§ EXERCISE
For this exercise, write out exactly the lines from the line containing "Language ENGLISH |" through the last line of the records, and no other lines.

Saved entries
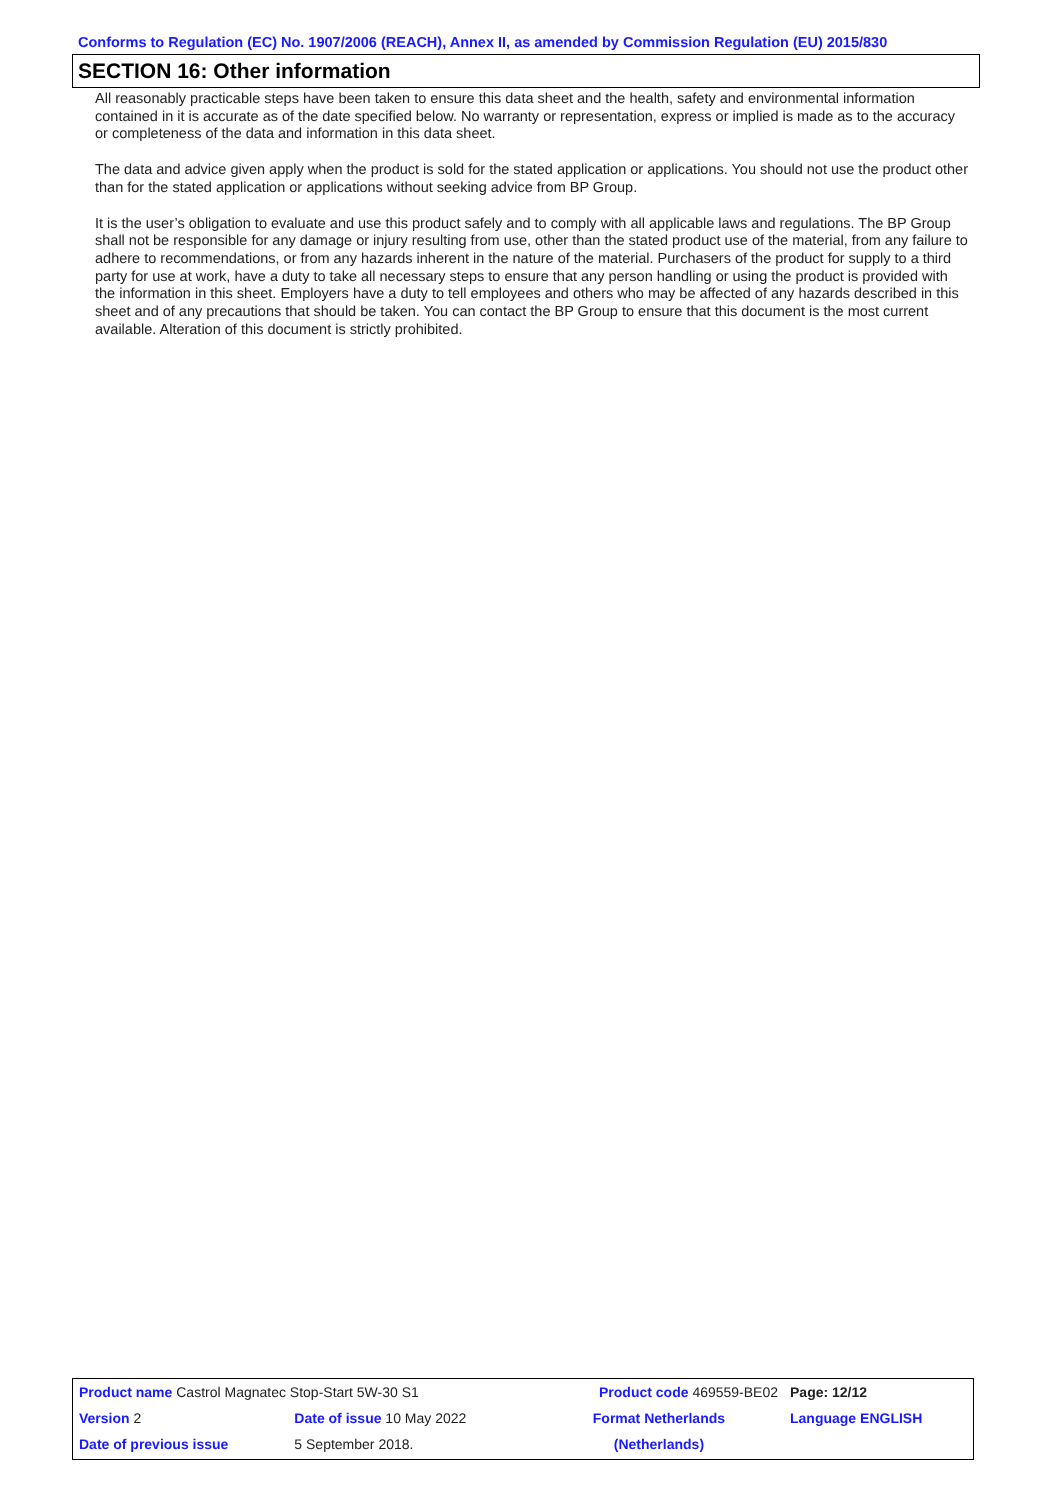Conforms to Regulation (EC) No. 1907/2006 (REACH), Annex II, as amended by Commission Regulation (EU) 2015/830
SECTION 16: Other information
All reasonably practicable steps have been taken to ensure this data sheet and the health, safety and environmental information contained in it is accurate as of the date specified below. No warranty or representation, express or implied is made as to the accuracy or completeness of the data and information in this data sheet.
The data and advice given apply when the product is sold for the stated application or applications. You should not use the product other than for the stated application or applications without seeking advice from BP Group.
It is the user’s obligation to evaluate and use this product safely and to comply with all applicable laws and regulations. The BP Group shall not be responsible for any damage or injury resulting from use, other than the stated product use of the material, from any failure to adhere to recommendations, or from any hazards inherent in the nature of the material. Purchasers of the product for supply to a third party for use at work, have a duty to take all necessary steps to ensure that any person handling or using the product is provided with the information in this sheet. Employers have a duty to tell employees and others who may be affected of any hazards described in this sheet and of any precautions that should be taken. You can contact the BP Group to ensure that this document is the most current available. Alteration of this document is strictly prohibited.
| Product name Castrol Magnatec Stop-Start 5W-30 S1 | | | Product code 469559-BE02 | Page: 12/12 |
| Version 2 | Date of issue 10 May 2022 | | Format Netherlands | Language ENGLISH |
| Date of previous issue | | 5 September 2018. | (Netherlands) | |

§ REPLY TO THE EXERCISE
| Version 2 | Date of issue 10 May 2022 | | Format Netherlands | Language ENGLISH |
| Date of previous issue | | 5 September 2018. | (Netherlands) | |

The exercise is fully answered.